> _Task details_
When the data below is printed, every line must match exactly and the images must be absent.

Stored data entries
Content starts

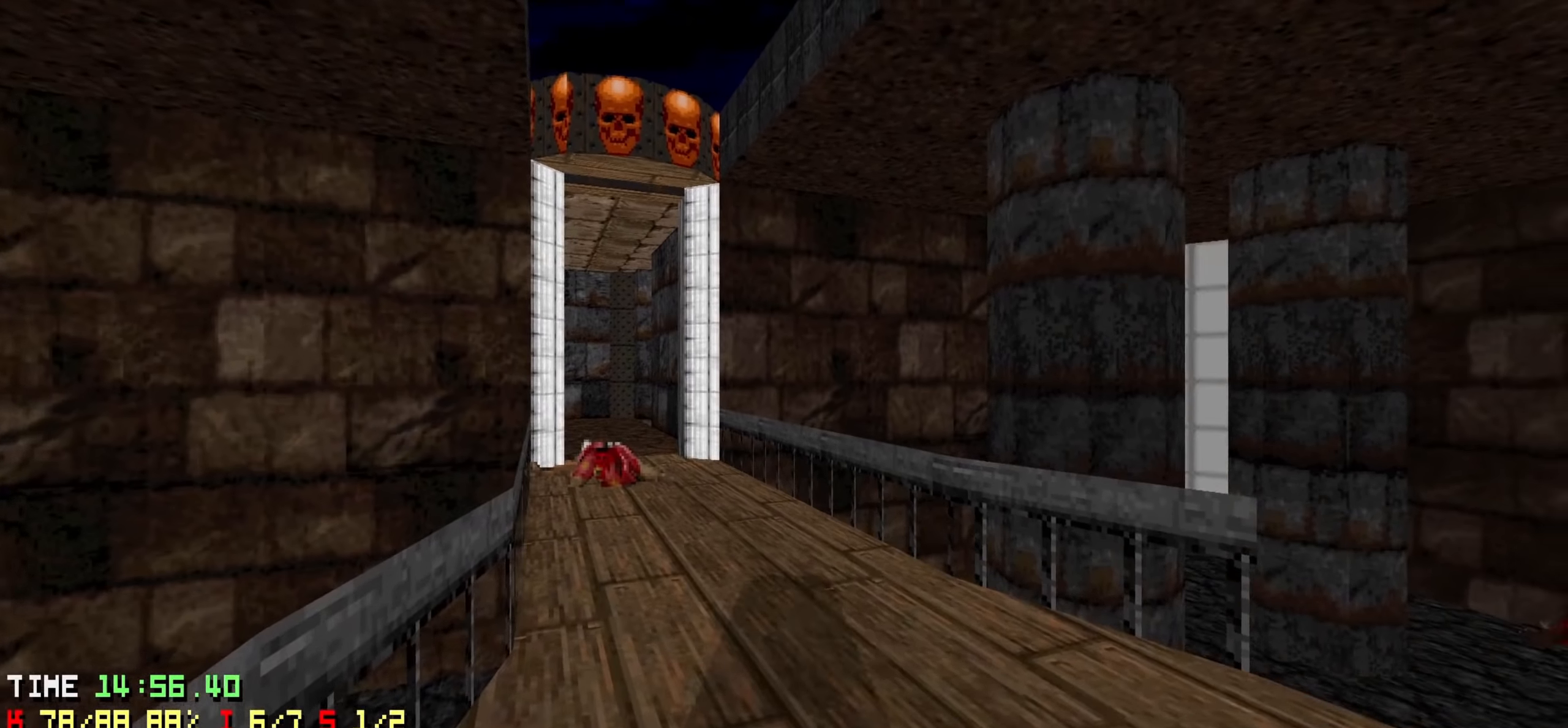
{"keys": ["w"], "events": [[33, "a", "down"], [33, "w", "down"], [117, "a", "up"], [167, "w", "up"], [217, "d", "down"], [300, "w", "down"], [400, "d", "up"]]}
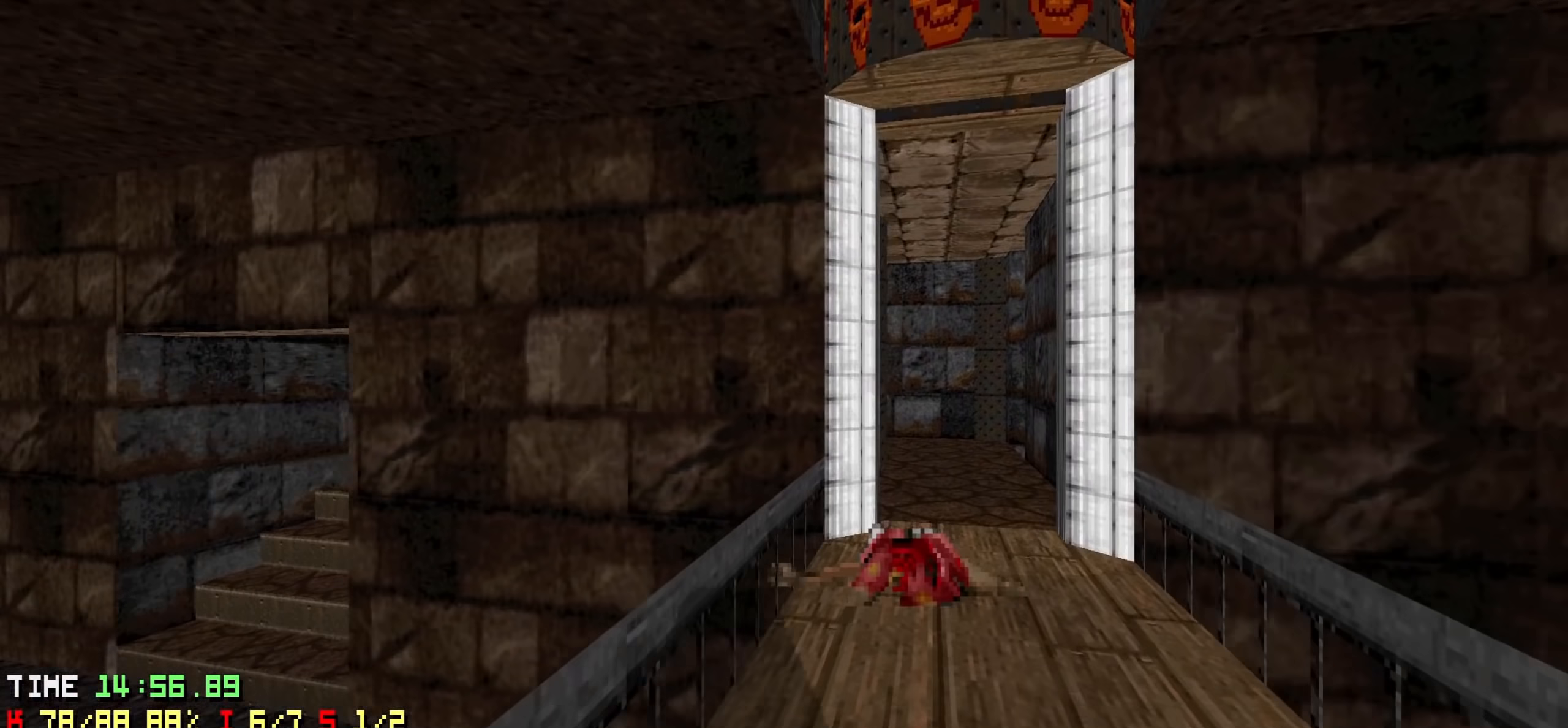
{"keys": ["w"], "events": [[317, "d", "down"], [400, "d", "up"]]}
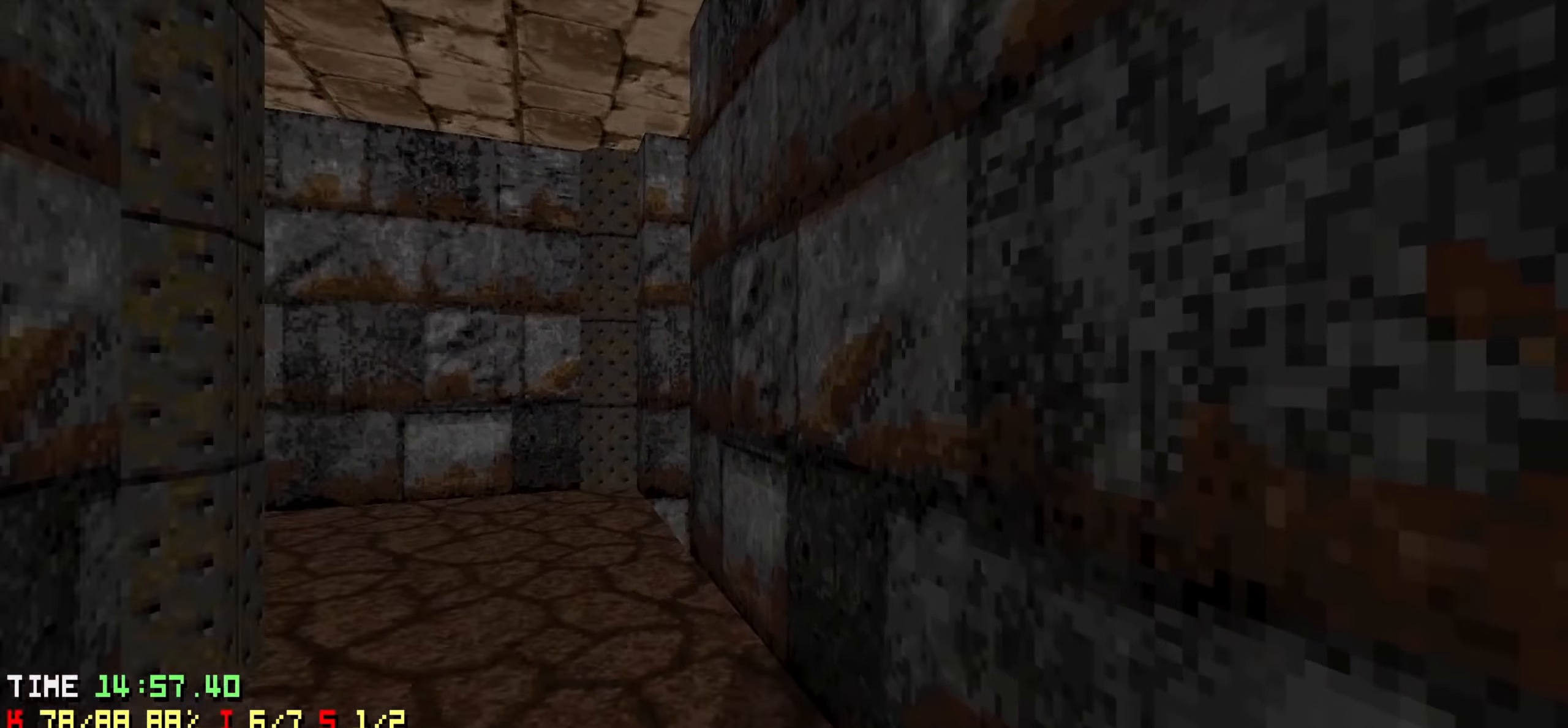
{"keys": ["s"], "events": [[50, "a", "down"], [300, "a", "up"], [300, "w", "up"], [433, "s", "down"]]}
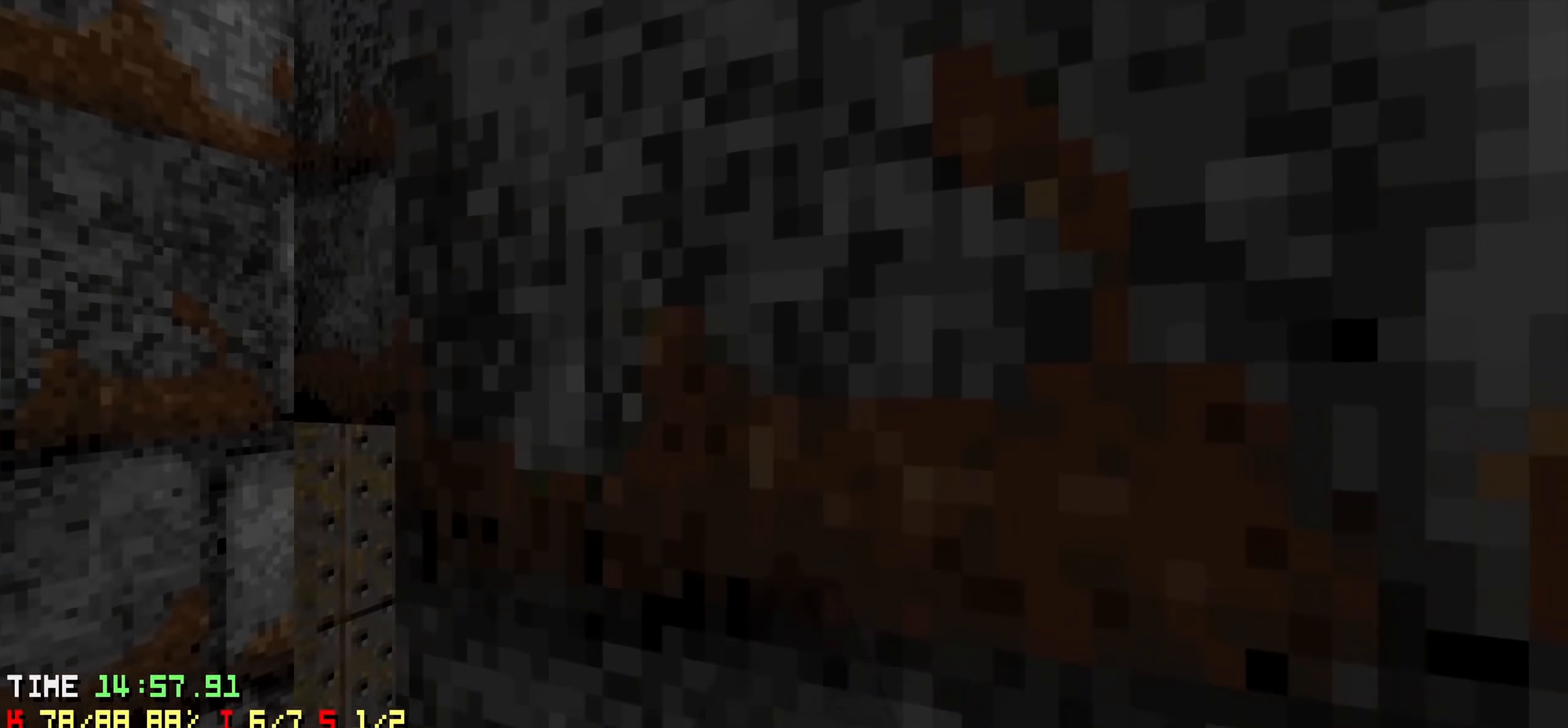
{"keys": [], "events": [[17, "a", "down"], [67, "s", "up"], [167, "a", "up"]]}
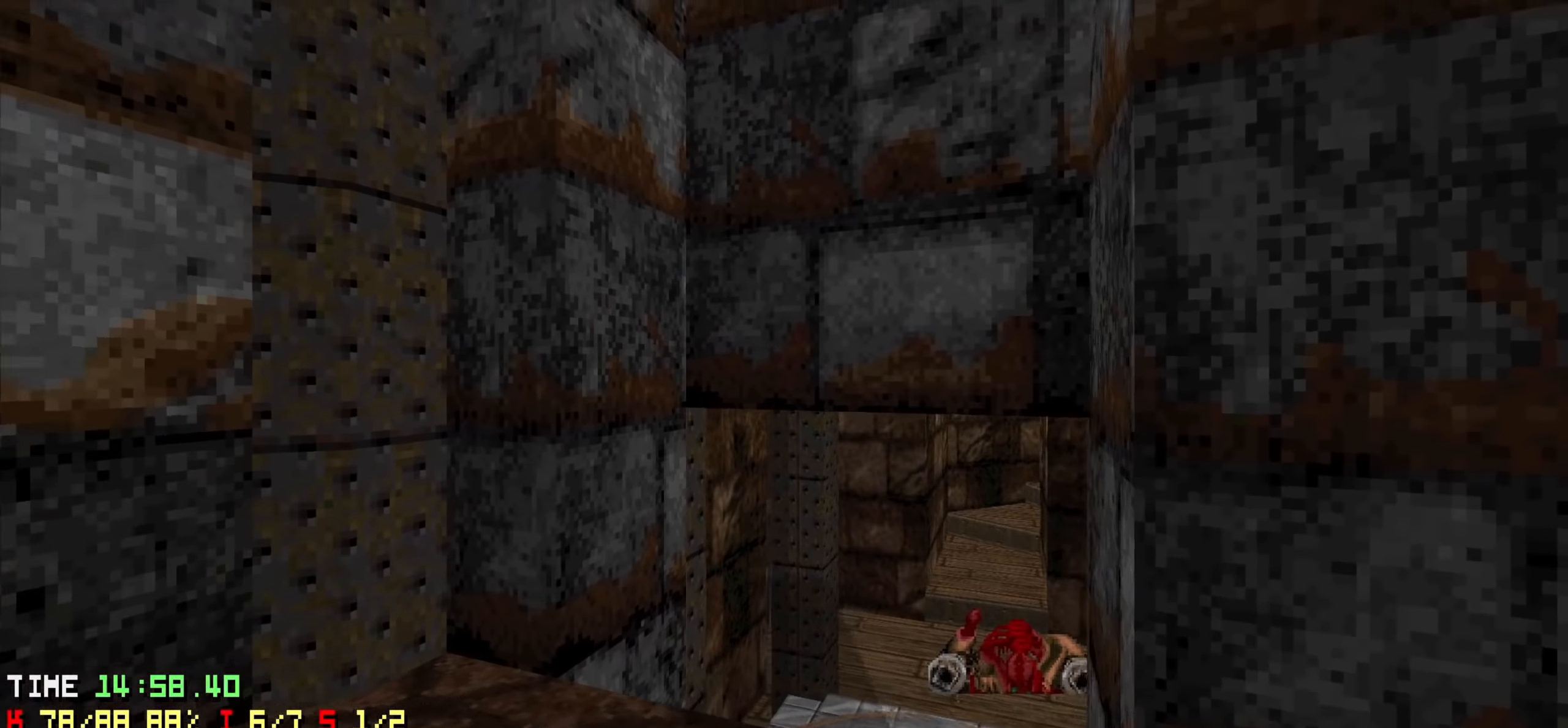
{"keys": [], "events": [[50, "d", "down"], [50, "w", "down"], [183, "d", "up"], [183, "w", "up"]]}
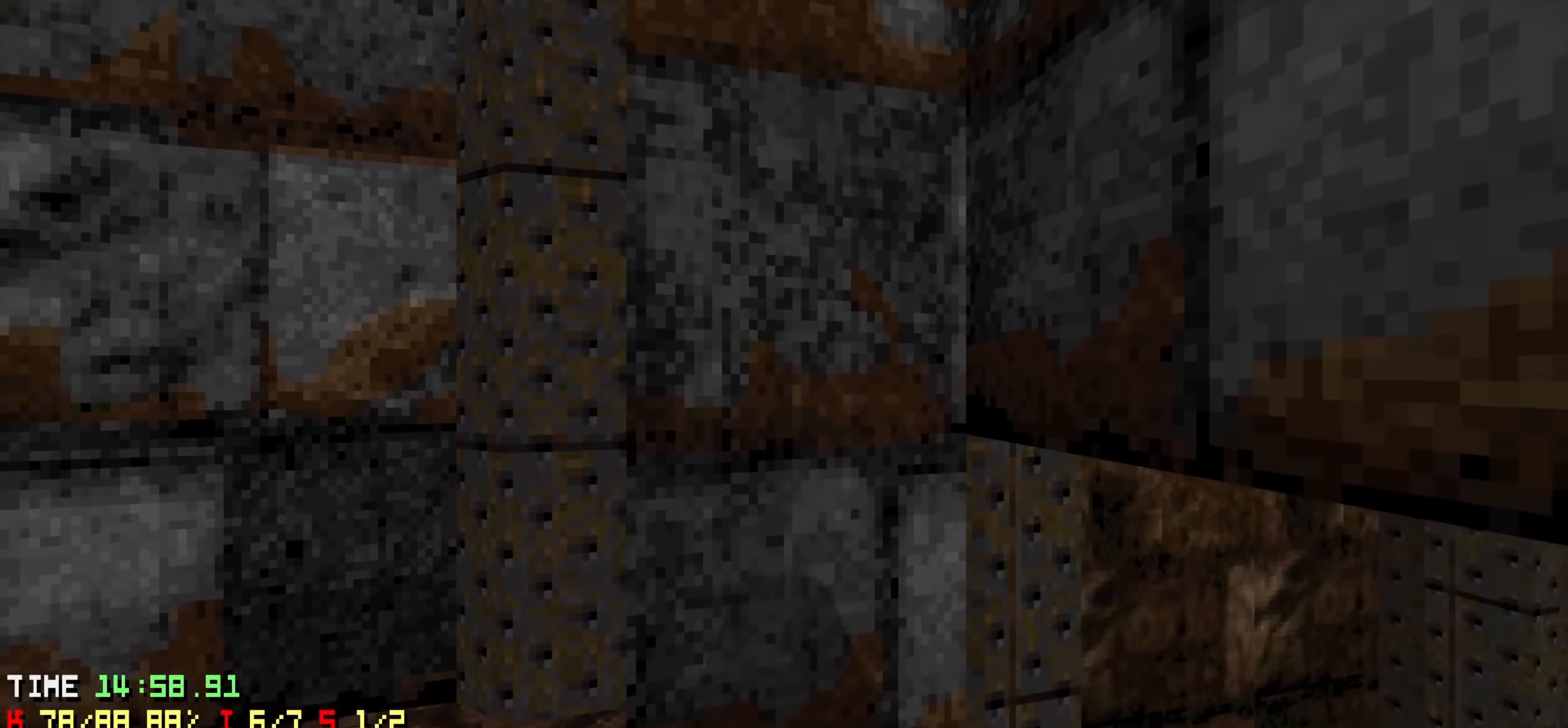
{"keys": ["a"], "events": [[150, "w", "down"], [283, "a", "down"], [467, "w", "up"]]}
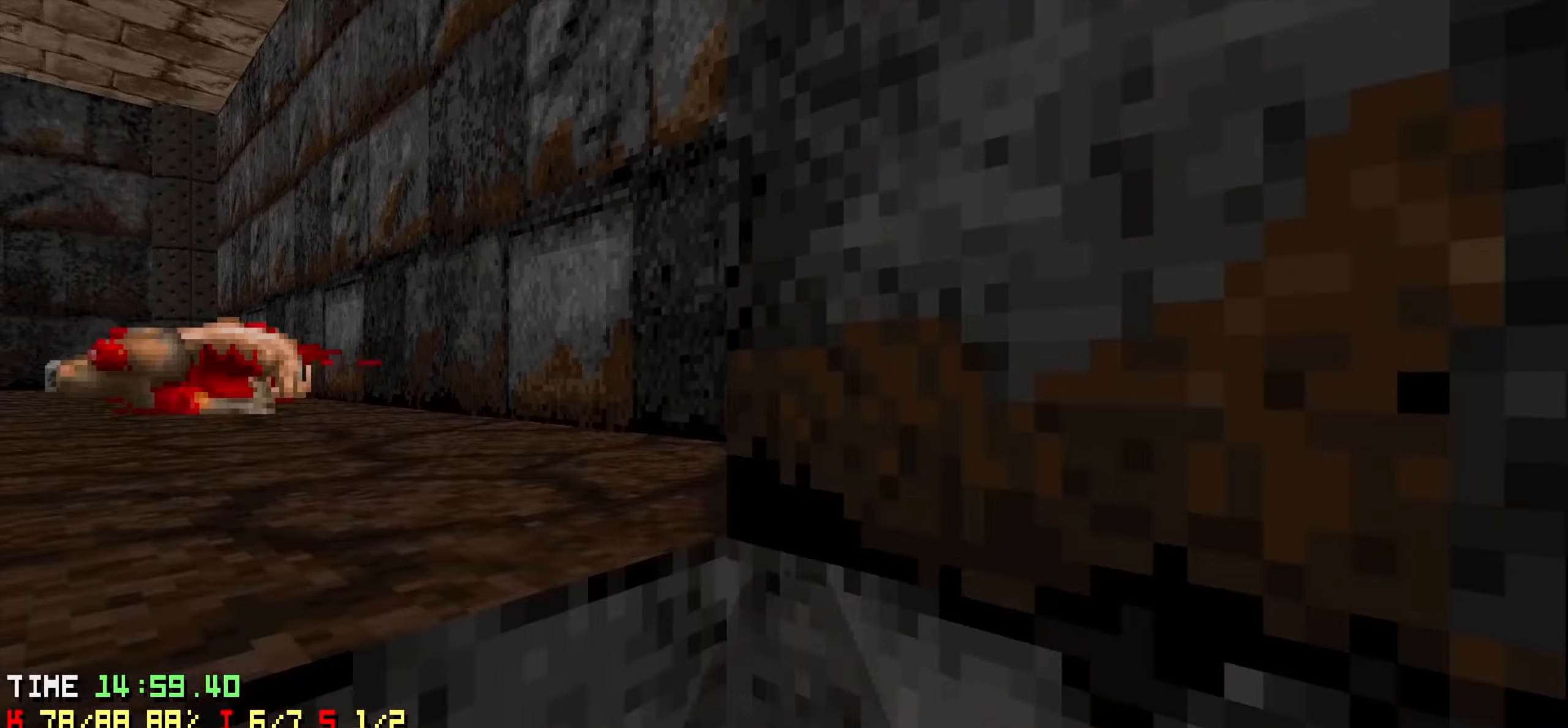
{"keys": ["a"], "events": [[67, "w", "down"], [117, "w", "up"]]}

Content ends

> _Result of this task_
{"keys": ["w"], "events": [[33, "a", "down"], [33, "w", "down"], [117, "a", "up"], [167, "w", "up"], [217, "d", "down"], [300, "w", "down"], [400, "d", "up"]]}
{"keys": ["w"], "events": [[317, "d", "down"], [400, "d", "up"]]}
{"keys": ["s"], "events": [[50, "a", "down"], [300, "a", "up"], [300, "w", "up"], [433, "s", "down"]]}
{"keys": [], "events": [[17, "a", "down"], [67, "s", "up"], [167, "a", "up"]]}
{"keys": [], "events": [[50, "d", "down"], [50, "w", "down"], [183, "d", "up"], [183, "w", "up"]]}
{"keys": ["a"], "events": [[150, "w", "down"], [283, "a", "down"], [467, "w", "up"]]}
{"keys": ["a"], "events": [[67, "w", "down"], [117, "w", "up"]]}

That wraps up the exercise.